Research Project: Exotic Pathogens of Citrus: Curation, Diagnostics, and Interactions

Location: Molecular Plant Pathology Laboratory

Title: The transcriptome of roots of sweet orange tree with symptoms of citrus blight

item FU, SHIMIN - Southwest University
item Shao, Jonathan
item Roy, Avijit
item BRLANSKY, RONALD - University Of Florida
item Hartung, John

Submitted to: Meeting Abstract
Publication Type: Abstract Only
Publication Acceptance Date: 12/11/2018
Publication Date: N/A
Citation: N/A

Interpretive Summary:

Technical Abstract: Citrus blight is a very important progressive decline disease of commercial citrus in Florida. Diagnosis is made by demonstrating physical blockage of xylem cells that prevents the movement of water through affected portions of the trunk. The etiology of the disease has not been established, although the disease can be transmitted by root grafts, suggesting a viral etiology.

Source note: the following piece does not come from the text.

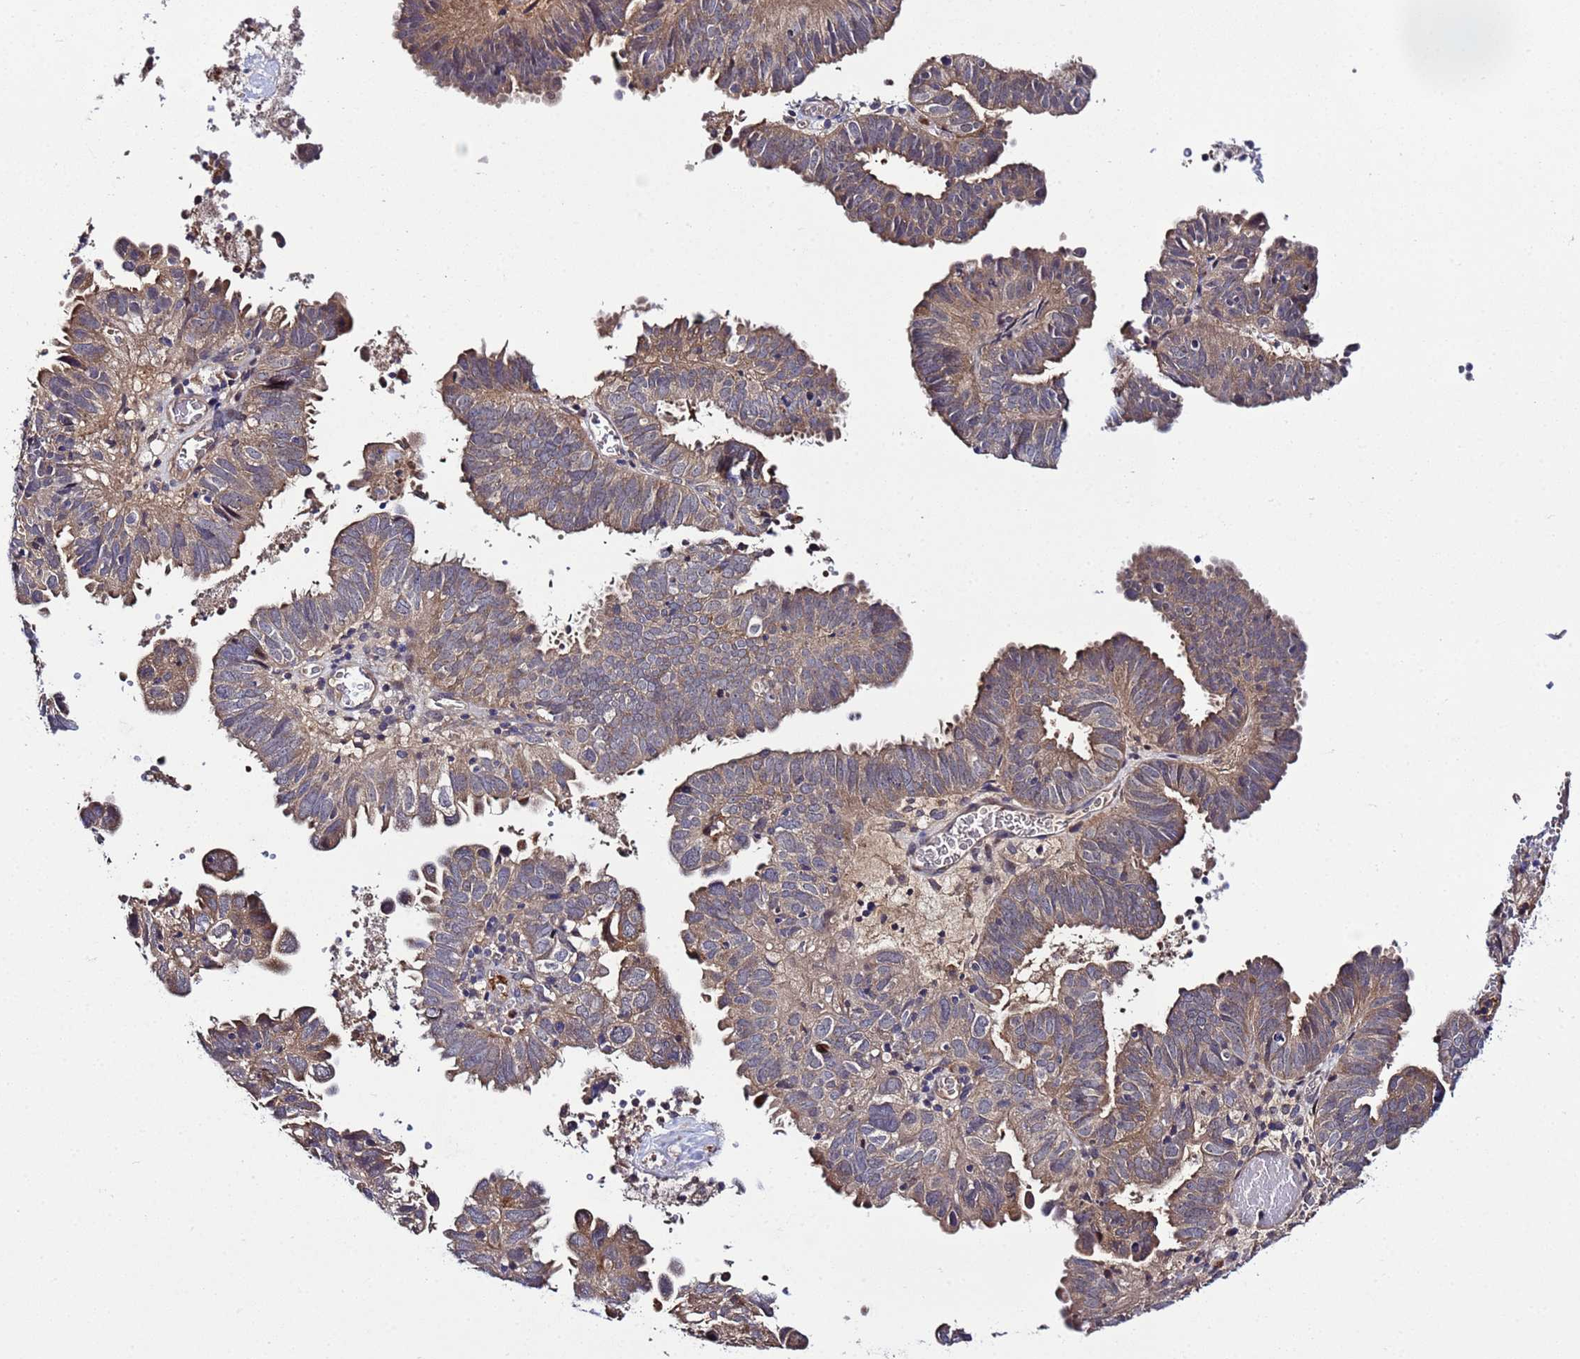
{"staining": {"intensity": "moderate", "quantity": "25%-75%", "location": "cytoplasmic/membranous"}, "tissue": "endometrial cancer", "cell_type": "Tumor cells", "image_type": "cancer", "snomed": [{"axis": "morphology", "description": "Adenocarcinoma, NOS"}, {"axis": "topography", "description": "Uterus"}], "caption": "This image demonstrates IHC staining of human endometrial cancer, with medium moderate cytoplasmic/membranous positivity in about 25%-75% of tumor cells.", "gene": "PLXDC2", "patient": {"sex": "female", "age": 77}}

We used a direct water uptake assay in citrus trunks to identify symptomatic trees from 4 commercial groves in Florida. Scaffold roots were taken from trees that failed to take up water and total RNA was extracted from phloem-enriched root tissues. Seven RNA extracts were used as templates for 100 bp paired-end RNASeq with the Illumina system. The overall pattern of transcription in the seven libraries was very similar and about 200 transcripts (6%) were up or down regulated in all seven libraries. These transcripts were limited to pathways that included modifications to cell walls, minor carbohydrate metabolism, lipid metabolism, secondary metabolism (notably terpenes) and mitochondrial electron transport. An analysis of gene ontology showed large alterations to metabolic and cellular processes, biological regulation and cellular component organization. Trehalose metabolism was altered, consistent with a defense response to dehydration or other cellular stress. Identification of specific metabolic pathways altered by citrus blight disease may lead to improved management of the disease.